Binary Prefixes (KiB, MiB, GiB)
Standardised prefixes for powers of 2, defined in IEC 80000-13. 1 KiB (kibibyte) = 1,024 bytes; 1 MiB (mebibyte) = 1,048,576 bytes; 1 GiB (gibibyte) = 1,073,741,824 bytes. Distinct from SI decimal prefixes: 1 KB = 1,000 bytes; 1 MB = 1,000,000 bytes. See Data Storage Converter.
IANA Time Zone Database
The authoritative database of the world's time zones, maintained by IANA and used by virtually all operating systems and programming languages. Time zones are identified by names like America/New_York or Asia/Dhaka. Updated regularly to reflect daylight saving time changes. See Time Zone Converter.
SI Units (International System of Units)
The modern metric system — the world's most widely used measurement system. Defines seven base units: metre (length), kilogram (mass), second (time), ampere (electric current), kelvin (temperature), mole (amount), and candela (luminous intensity). Maintained by NIST and published in ISO 80000 standards. See Length Converter.

Text & Encoding

ASCII (American Standard Code for Information Interchange)

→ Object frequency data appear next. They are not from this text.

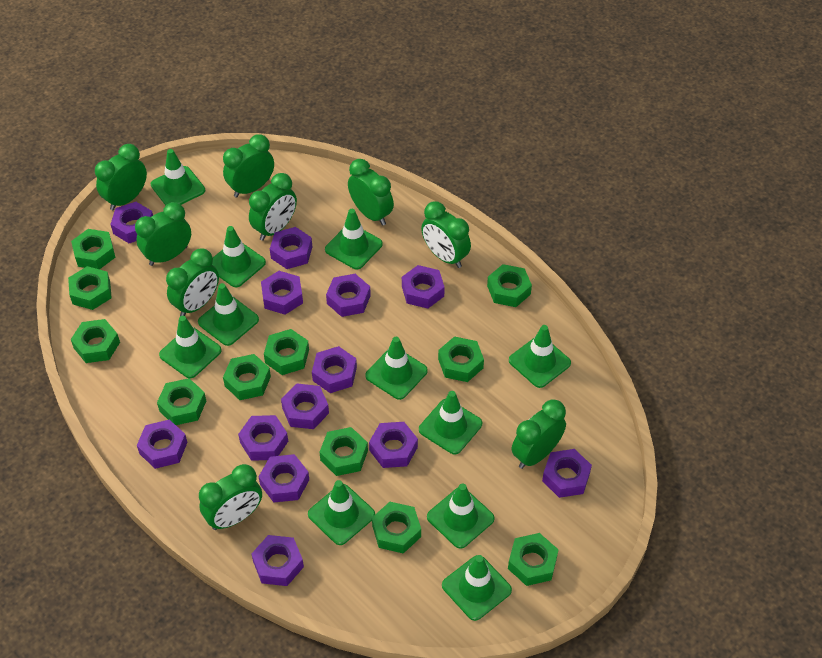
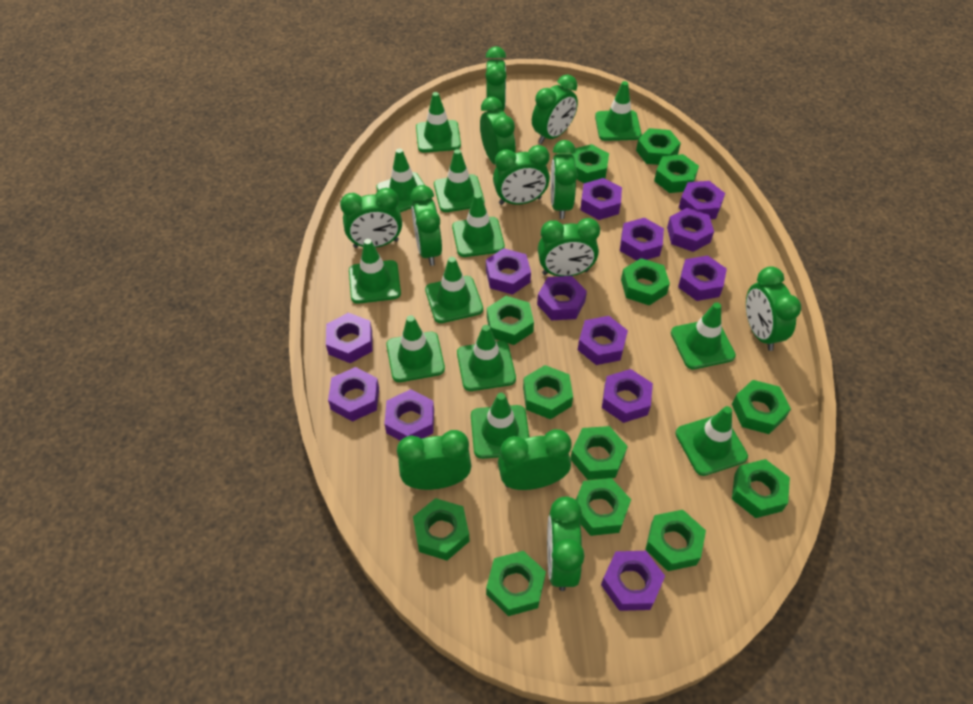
green clock: 9 -> 12
green nut: 11 -> 13
green traffic cone: 11 -> 12

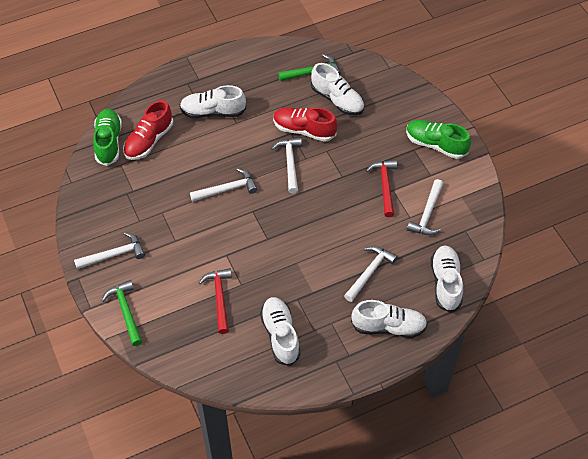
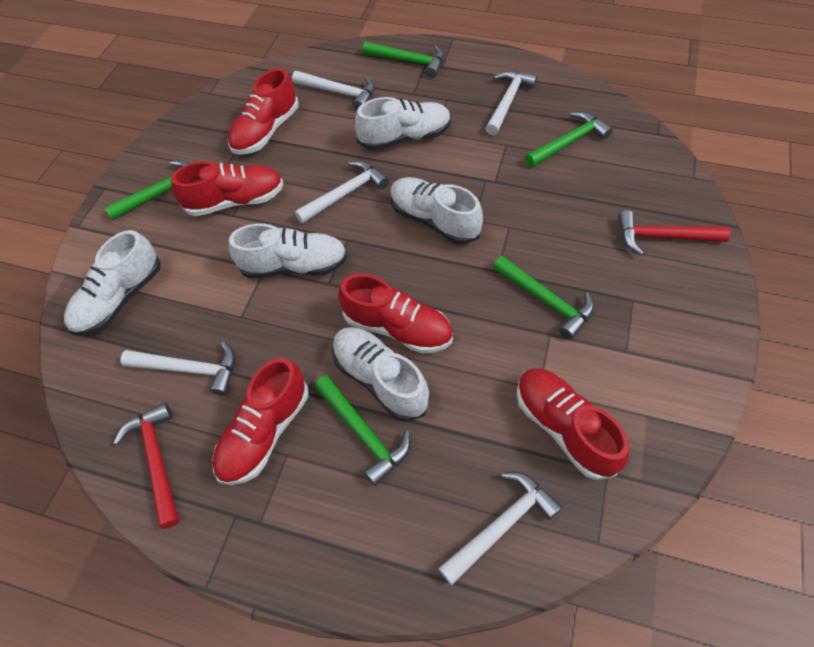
green hammer: 2 -> 5
green shoe: 2 -> 0
red shoe: 2 -> 5

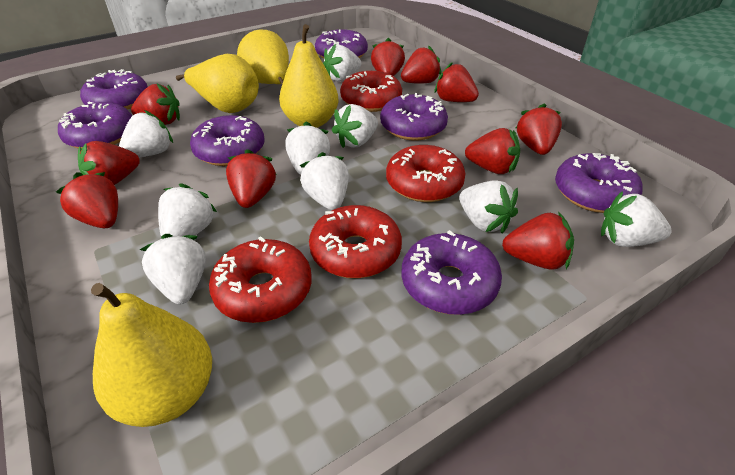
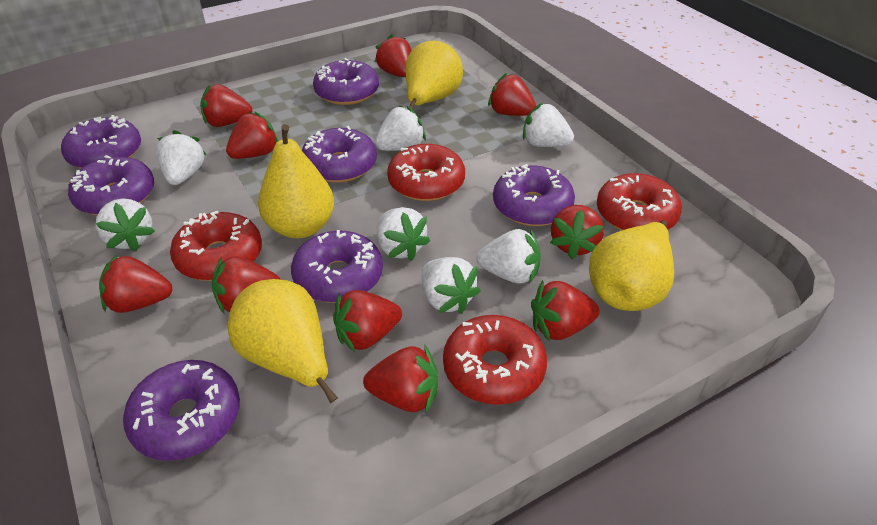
white strawberry: 9 -> 7

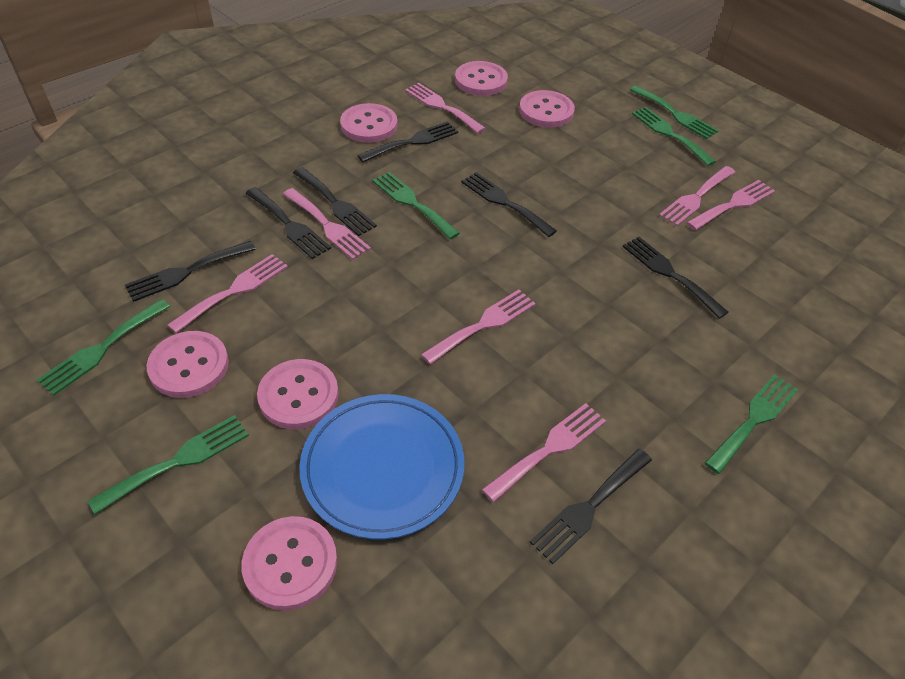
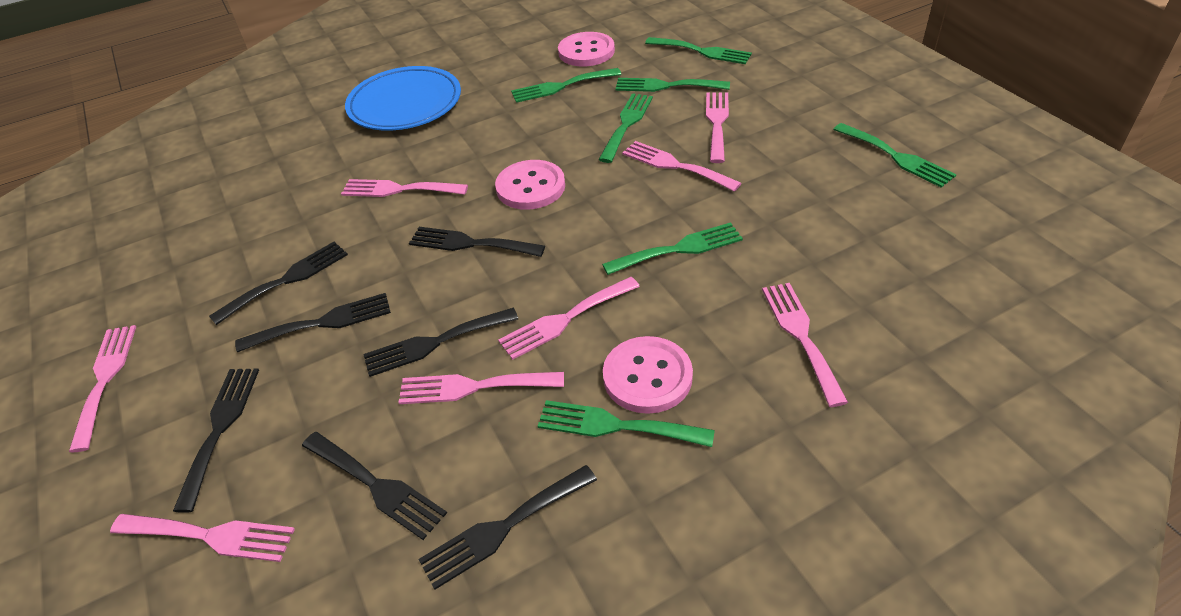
green fork: 6 -> 7
pink button: 6 -> 3
pink fork: 7 -> 8

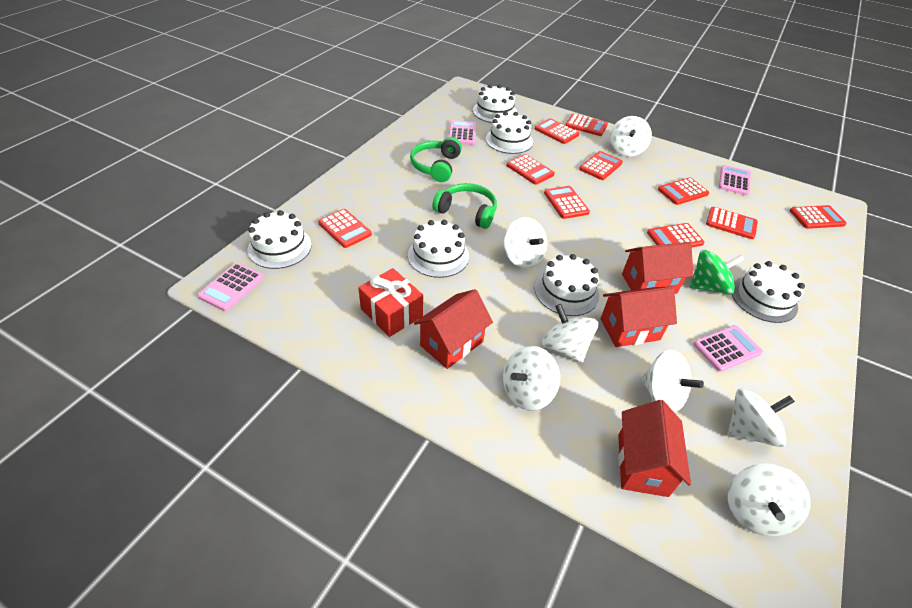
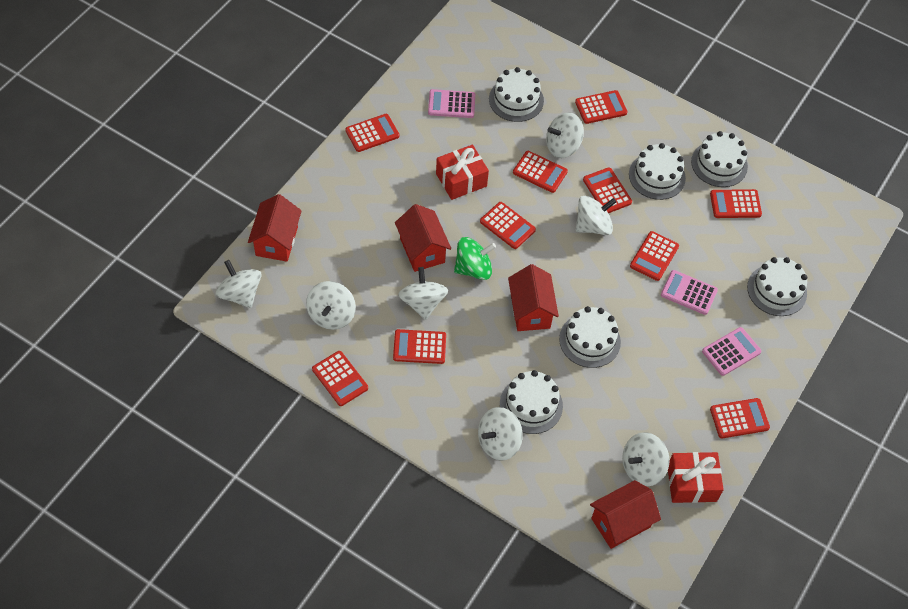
green headphones: 2 -> 0
pink calculator: 4 -> 3
red gift: 1 -> 2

A character encoding standard that assigns numeric values (0–127) to 128 characters — uppercase and lowercase letters, digits, punctuation, and control characters. The foundation of modern text encoding. All ASCII characters are valid UTF-8 (UTF-8 is a superset of ASCII). See Number Base Converter.
Lorem Ipsum
Standard placeholder text derived from Cicero's "de Finibus Bonorum et Malorum" (45 BC), deliberately scrambled into nonsense. Used in typesetting and design to preview layouts without distracting readable content. The text begins: "Lorem ipsum dolor sit amet, consectetur adipiscing elit..." See Lorem Ipsum Generator.
Morse Code
An encoding system representing letters and digits as sequences of dots (short signals) and dashes (long signals), originally transmitted electrically or as sound. Standardised by the ITU as International Morse Code (ITU-R M.1677-1). SOS (··· --- ···) is the universal distress signal. See Morse Code Translator.
ROT13
A simple letter substitution cipher that shifts each letter 13 positions in the alphabet (A→N, B→O, etc.). Applying ROT13 twice returns the original text, making it self-inverse. Used informally online to obscure spoilers or punchlines. Not a security measure — purely obfuscation. See ROT13 Encoder.
Unicode
A universal character encoding standard that assigns a unique code point to every character from every writing system — currently over 140,000 characters across 150+ scripts. Unicode text is typically stored as UTF-8, UTF-16, or UTF-32. Maintained by the Unicode Consortium. See Character Frequency Counter.
UTF-8
A variable-width character encoding that represents Unicode code points using 1–4 bytes. ASCII characters are encoded as single bytes (backward compatible with ASCII). The dominant encoding on the web — over 98% of websites use UTF-8. Defined in RFC 3629. See Character Frequency Counter.